An insincere question is defined as a question intended to make a statement rather than look for helpful answers. Some characteristics that can signify that a question is insincere:
- Has a non-neutral tone
- Has an exaggerated tone to underscore a point about a group of people
- Is rhetorical and meant to imply a statement about a group of people
- Is disparaging or inflammatory
- Suggests a discriminatory idea against a protected class of people, or seeks confirmation of a stereotype
- Makes disparaging attacks/insults against a specific person or group of people
- Based on an outlandish premise about a group of people
- Disparages against a characteristic that is not fixable and not measurable
- Isn't grounded in reality
- Based on false information, or contains absurd assumptions
- Uses sexual content (incest, bestiality, pedophilia) for shock value, and not to seek genuine answers The training data includes the question that was asked, and whether it was identified as insincere (target = 1). The ground-truth labels contain some amount of noise: they are not guaranteed to be perfect.
- qid - unique question identifier
- question_text - Quora question text
- target - a question labeled "insincere" has a value of 1, otherwise 0
Total text in dataset is around 13 lakh of which sincere(93%) and insincere(7%)
- 0=>sincere
- 1=>insincere
Our project involves creating a model that utilizes BERT, which is a transformer-based model known for its exceptional ability to encode text data bidirectionally, capturing intricate contextual relationships in language. This BERT model is combined with Artificial Neural Network (ANN) layers and dropout regularization techniques to enhance its predictive capabilities and prevent overfitting.

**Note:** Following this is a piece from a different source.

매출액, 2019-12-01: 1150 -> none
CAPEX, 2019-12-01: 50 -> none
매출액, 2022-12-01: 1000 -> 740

Furthermore, we employ advanced techniques such as transfer learning and fine-tuning. Transfer learning involves leveraging knowledge gained from pre-trained models like BERT and applying it to our specific task, accelerating the training process and potentially improving performance. Fine-tuning, on the other hand, involves fine-tuning the parameters of the pre-trained BERT model to adapt it to our specific task, optimizing its performance further.